- [Task statement] The entries that follow should come back exactly, with no pictures among them.

++++ Dataset entries

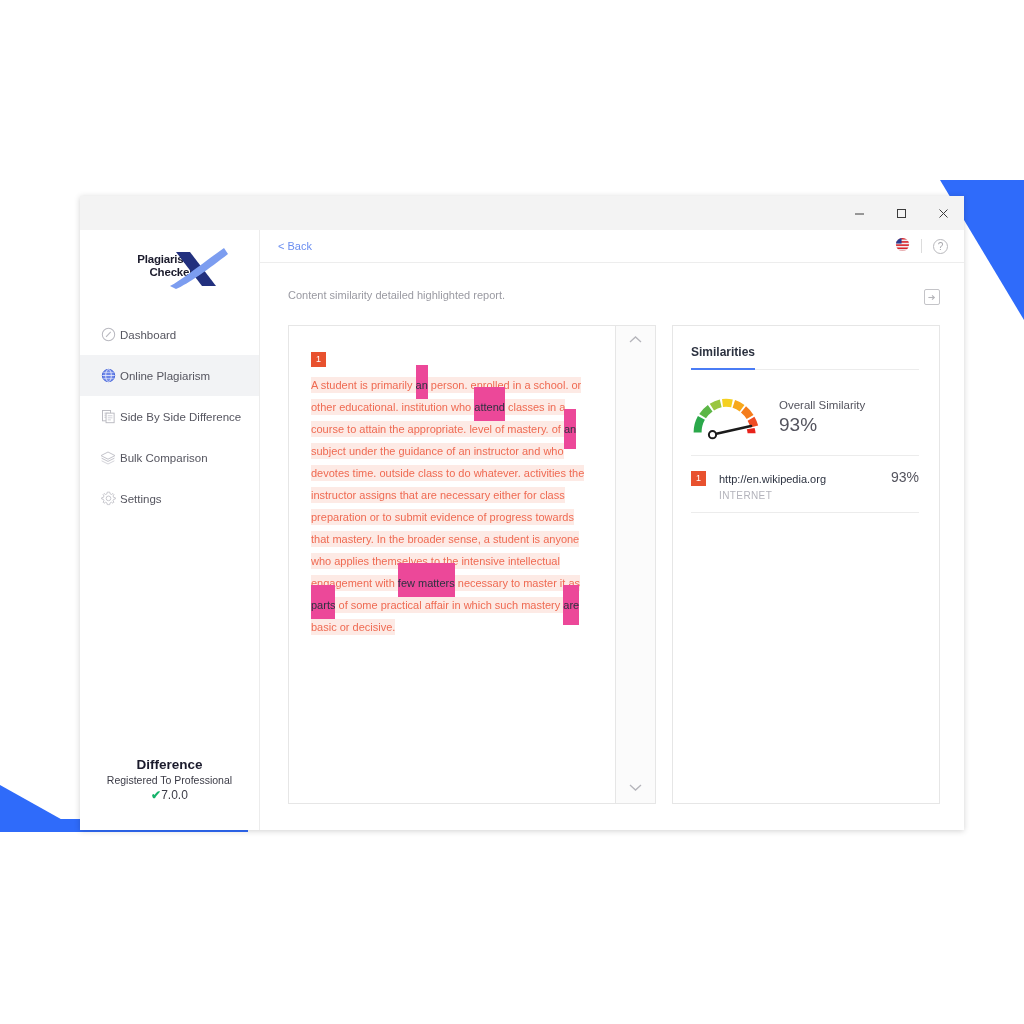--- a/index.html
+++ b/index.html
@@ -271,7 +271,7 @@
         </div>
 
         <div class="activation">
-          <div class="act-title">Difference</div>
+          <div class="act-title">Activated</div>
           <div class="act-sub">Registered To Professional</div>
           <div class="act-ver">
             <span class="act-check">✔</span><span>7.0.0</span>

++++++++

- [Solution below]
--- a/index.html
+++ b/index.html
@@ -271,7 +271,7 @@
         </div>
 
         <div class="activation">
-          <div class="act-title">Difference</div>
+          <div class="act-title">Activated</div>
           <div class="act-sub">Registered To Professional</div>
           <div class="act-ver">
             <span class="act-check">✔</span><span>7.0.0</span>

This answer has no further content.